Your goal
What is needed is an exact copy of the data below, pictures excluded.

== Data to process

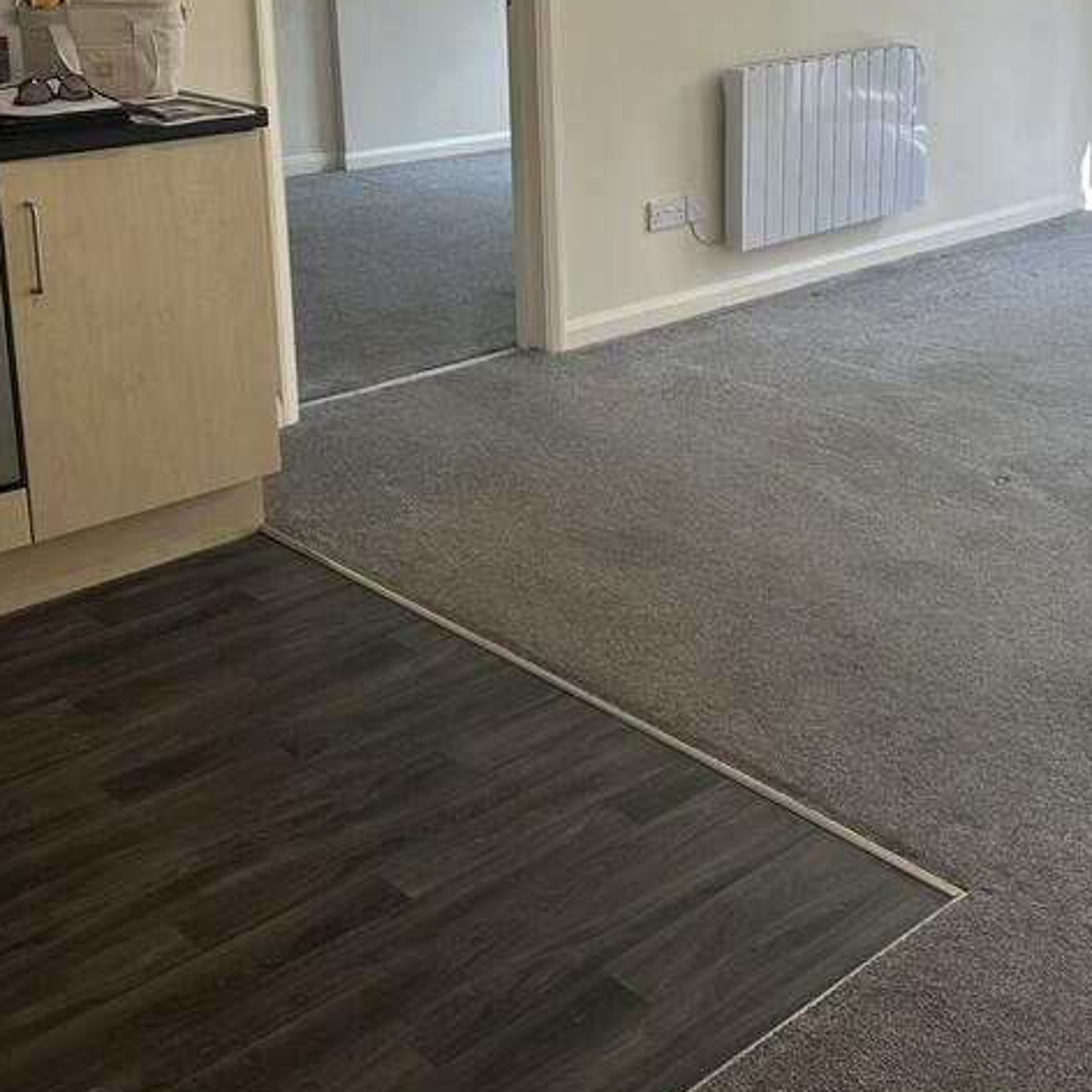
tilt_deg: -11.9
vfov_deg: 35.7
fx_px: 1642
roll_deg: -0.4
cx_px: 807
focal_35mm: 46
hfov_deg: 36.0
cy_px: 234
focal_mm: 6.86
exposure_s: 1/177
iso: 64
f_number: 1.78
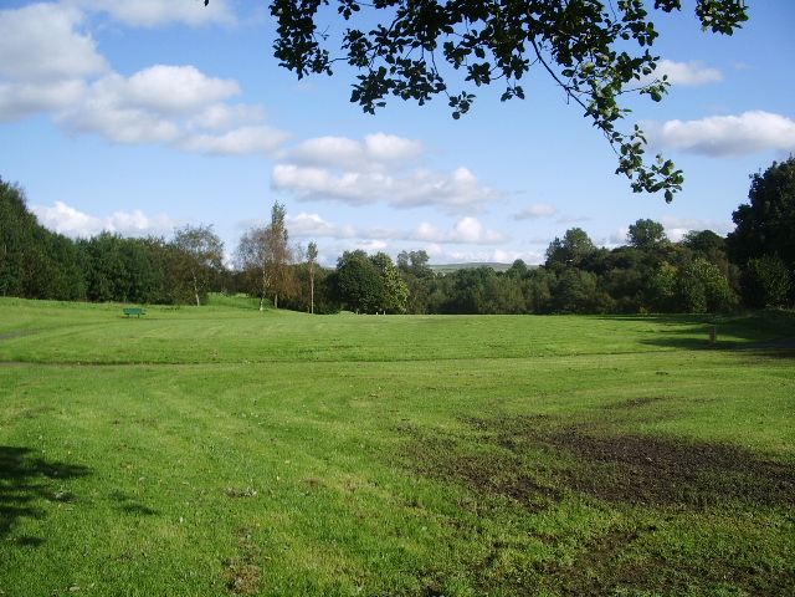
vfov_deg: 40.7
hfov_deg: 52.6
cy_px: 298
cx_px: 398
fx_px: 804
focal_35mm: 35
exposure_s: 1/400
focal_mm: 5.8
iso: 50
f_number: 4.3
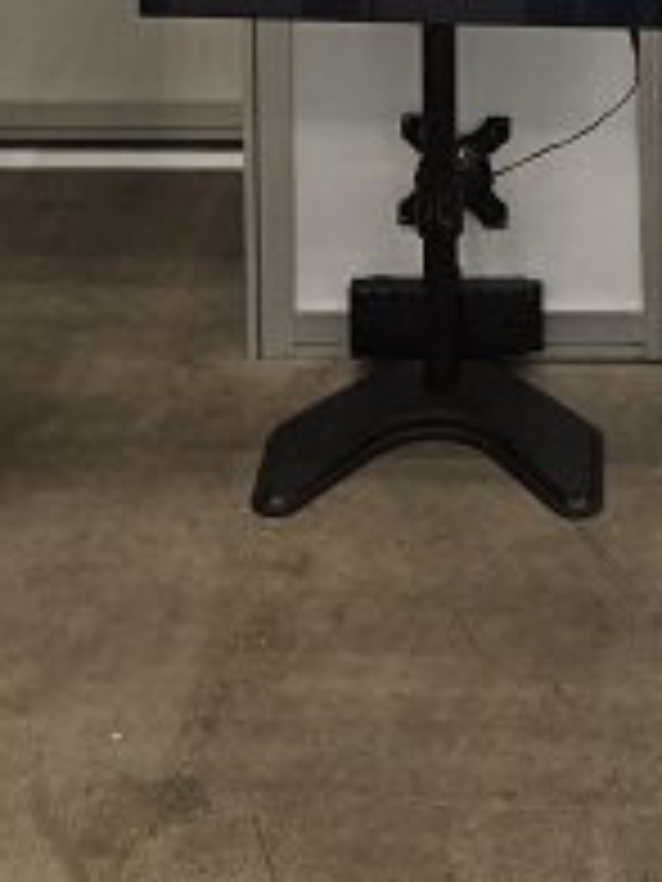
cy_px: -900
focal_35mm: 94
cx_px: 608
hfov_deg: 15.5
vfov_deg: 16.1
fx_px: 2397
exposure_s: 1/120
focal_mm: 5.4
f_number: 1.8
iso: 80
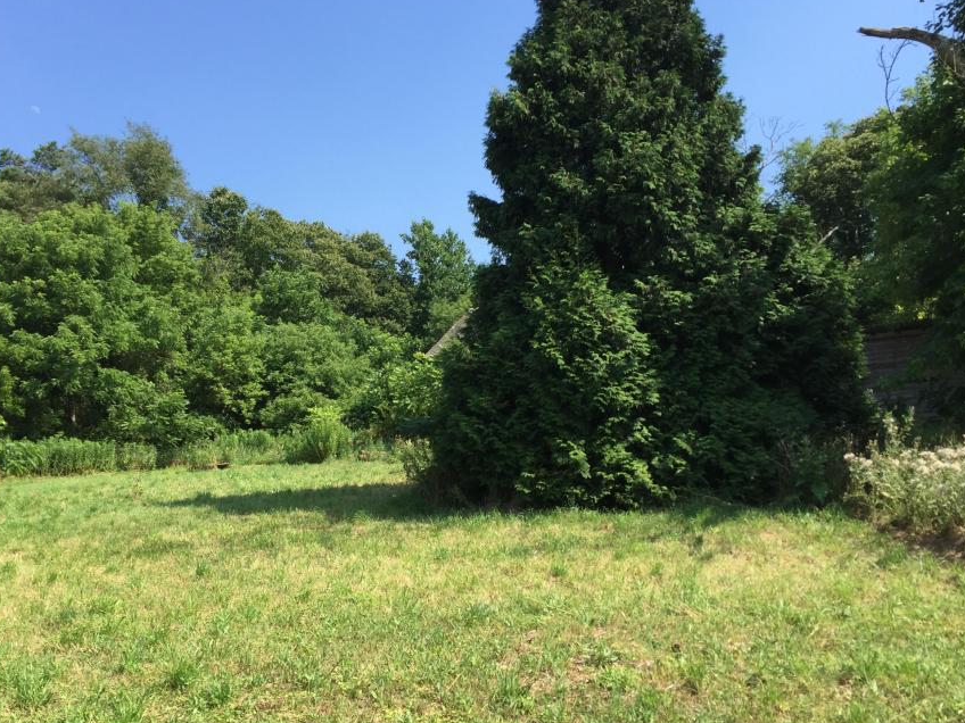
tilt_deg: +7.4
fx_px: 976
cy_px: 406
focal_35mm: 35
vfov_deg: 40.6
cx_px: 406
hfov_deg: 52.4
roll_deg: +0.7
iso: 32
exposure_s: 1/1068
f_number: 2.2
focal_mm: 4.15
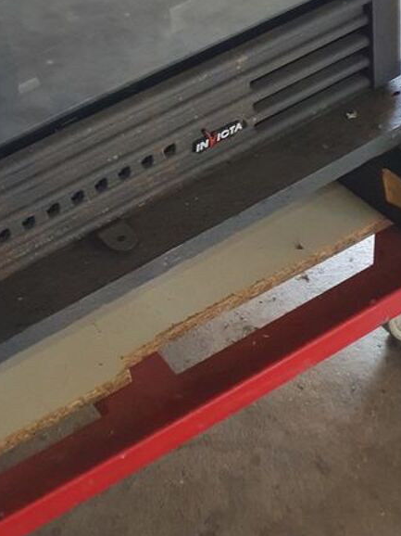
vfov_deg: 30.0
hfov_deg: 23.6
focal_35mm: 60
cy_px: -1
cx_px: 24
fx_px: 927
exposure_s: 1/50
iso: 320
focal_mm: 4.32
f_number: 1.5
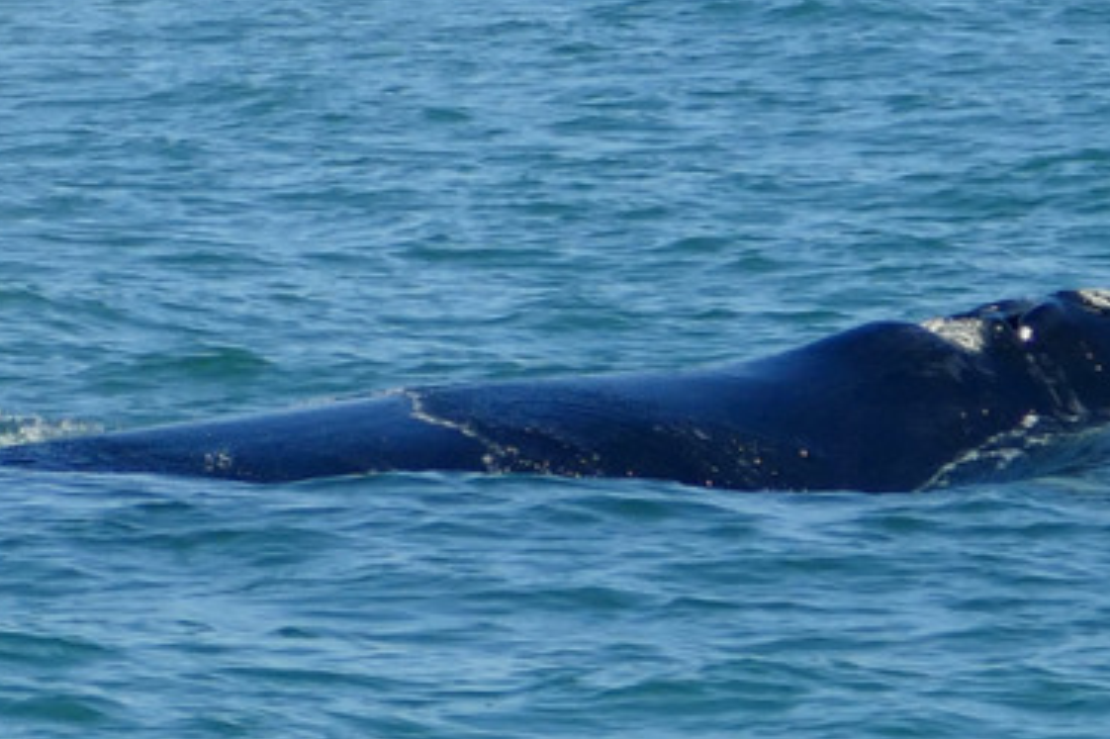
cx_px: 703
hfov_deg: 13.3
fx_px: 4746
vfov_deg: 8.9
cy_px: 362
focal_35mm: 154
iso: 125
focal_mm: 34.91
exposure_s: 1/1000
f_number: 3.8
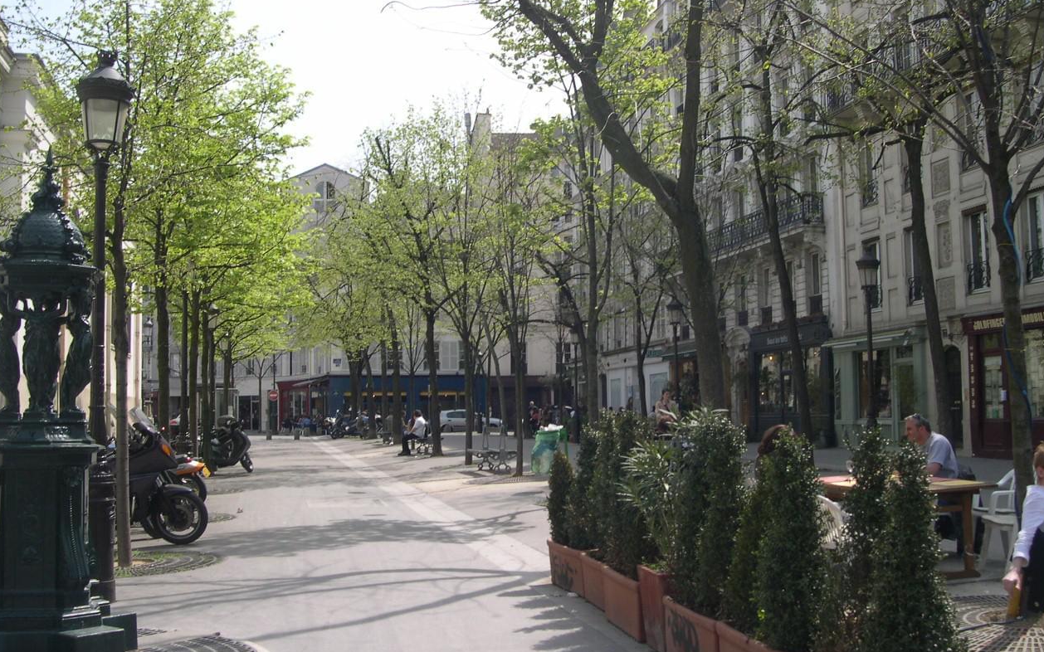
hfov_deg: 48.2
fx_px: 1166
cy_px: 325
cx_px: 522
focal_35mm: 41
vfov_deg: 31.2
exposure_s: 1/136
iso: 100
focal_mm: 8
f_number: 7.6
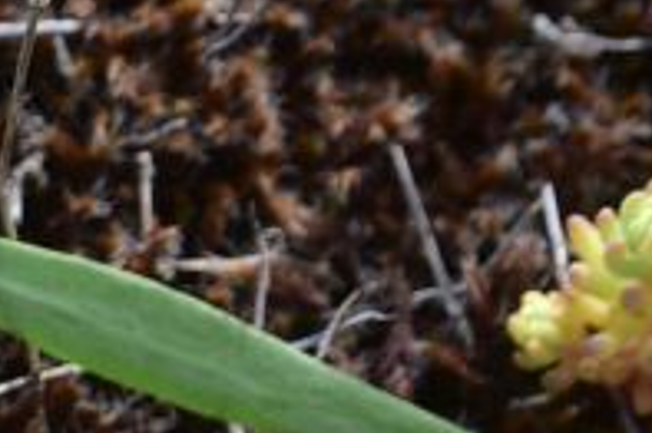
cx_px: -1142
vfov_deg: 4.1
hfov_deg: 5.9
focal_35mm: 330
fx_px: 5972
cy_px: 997
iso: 125
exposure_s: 1/160
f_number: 9
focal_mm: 50
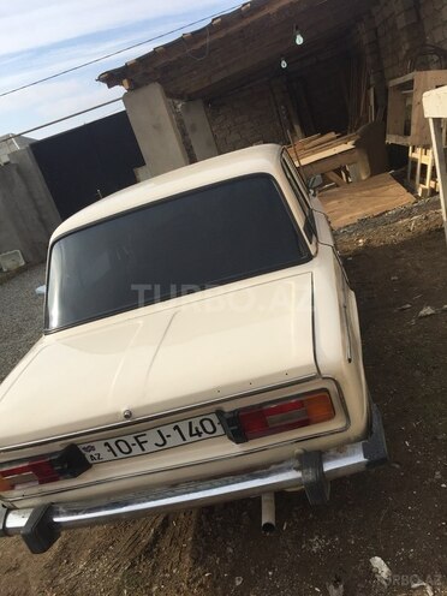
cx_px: 224
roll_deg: +18.9
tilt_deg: -15.7
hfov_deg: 48.2
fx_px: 499
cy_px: 298
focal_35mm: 29
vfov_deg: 61.7
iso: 32
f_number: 2.2
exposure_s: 1/2326
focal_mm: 4.15
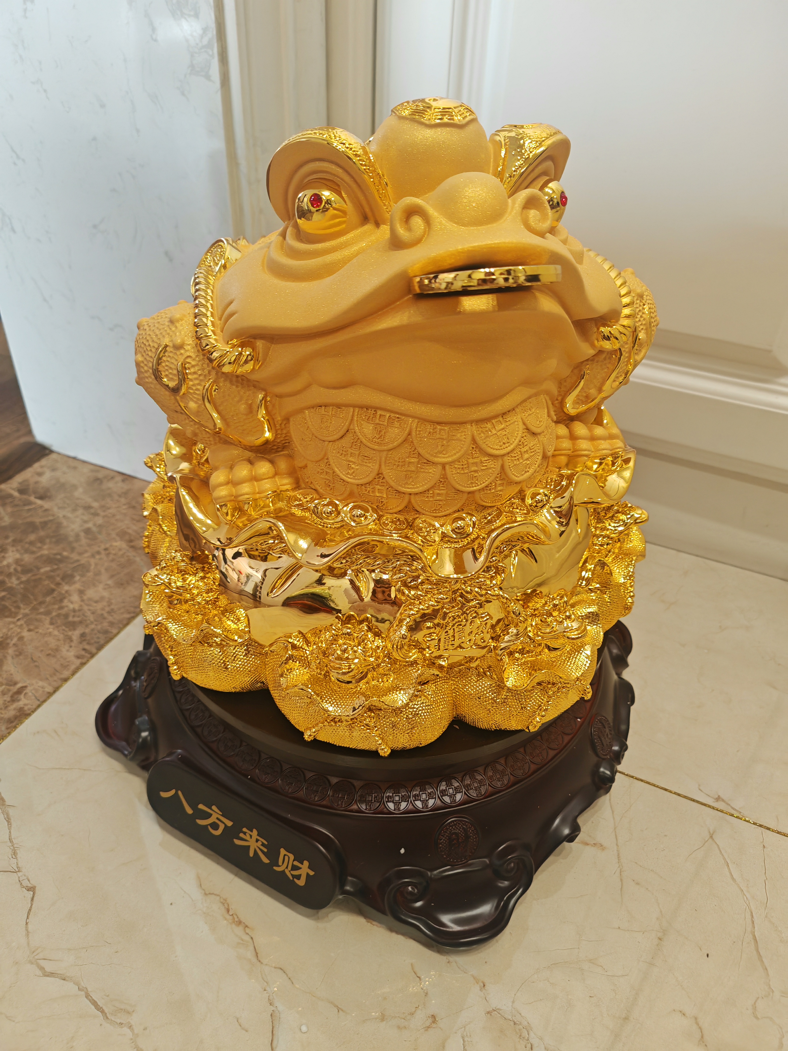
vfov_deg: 69.4
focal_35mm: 25
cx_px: 394
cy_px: 526
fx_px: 759
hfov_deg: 54.9
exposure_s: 1/50
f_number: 1.9
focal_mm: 5.3
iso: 400
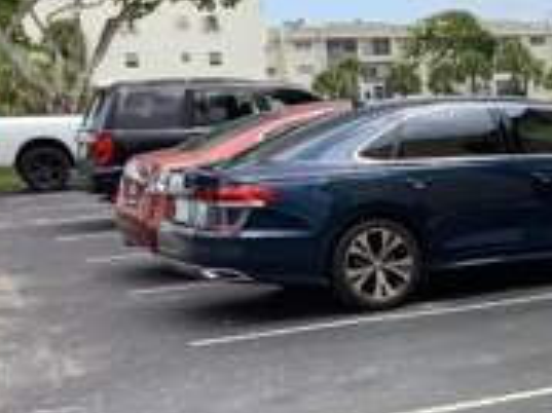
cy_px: 301
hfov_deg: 22.3
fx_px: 1323
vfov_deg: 17.7
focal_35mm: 83
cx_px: 604
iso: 25
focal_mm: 3.3
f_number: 2.4
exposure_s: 1/500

====

Result of this task
tilt_deg: -11.9
vfov_deg: 35.7
fx_px: 1642
roll_deg: -0.4
cx_px: 807
focal_35mm: 46
hfov_deg: 36.0
cy_px: 234
focal_mm: 6.86
exposure_s: 1/177
iso: 64
f_number: 1.78
vfov_deg: 40.7
hfov_deg: 52.6
cy_px: 298
cx_px: 398
fx_px: 804
focal_35mm: 35
exposure_s: 1/400
focal_mm: 5.8
iso: 50
f_number: 4.3
cy_px: -900
focal_35mm: 94
cx_px: 608
hfov_deg: 15.5
vfov_deg: 16.1
fx_px: 2397
exposure_s: 1/120
focal_mm: 5.4
f_number: 1.8
iso: 80
tilt_deg: +7.4
fx_px: 976
cy_px: 406
focal_35mm: 35
vfov_deg: 40.6
cx_px: 406
hfov_deg: 52.4
roll_deg: +0.7
iso: 32
exposure_s: 1/1068
f_number: 2.2
focal_mm: 4.15
vfov_deg: 30.0
hfov_deg: 23.6
focal_35mm: 60
cy_px: -1
cx_px: 24
fx_px: 927
exposure_s: 1/50
iso: 320
focal_mm: 4.32
f_number: 1.5
cx_px: 703
hfov_deg: 13.3
fx_px: 4746
vfov_deg: 8.9
cy_px: 362
focal_35mm: 154
iso: 125
focal_mm: 34.91
exposure_s: 1/1000
f_number: 3.8
hfov_deg: 48.2
fx_px: 1166
cy_px: 325
cx_px: 522
focal_35mm: 41
vfov_deg: 31.2
exposure_s: 1/136
iso: 100
focal_mm: 8
f_number: 7.6
cx_px: -1142
vfov_deg: 4.1
hfov_deg: 5.9
focal_35mm: 330
fx_px: 5972
cy_px: 997
iso: 125
exposure_s: 1/160
f_number: 9
focal_mm: 50
cx_px: 224
roll_deg: +18.9
tilt_deg: -15.7
hfov_deg: 48.2
fx_px: 499
cy_px: 298
focal_35mm: 29
vfov_deg: 61.7
iso: 32
f_number: 2.2
exposure_s: 1/2326
focal_mm: 4.15
vfov_deg: 69.4
focal_35mm: 25
cx_px: 394
cy_px: 526
fx_px: 759
hfov_deg: 54.9
exposure_s: 1/50
f_number: 1.9
focal_mm: 5.3
iso: 400
cy_px: 301
hfov_deg: 22.3
fx_px: 1323
vfov_deg: 17.7
focal_35mm: 83
cx_px: 604
iso: 25
focal_mm: 3.3
f_number: 2.4
exposure_s: 1/500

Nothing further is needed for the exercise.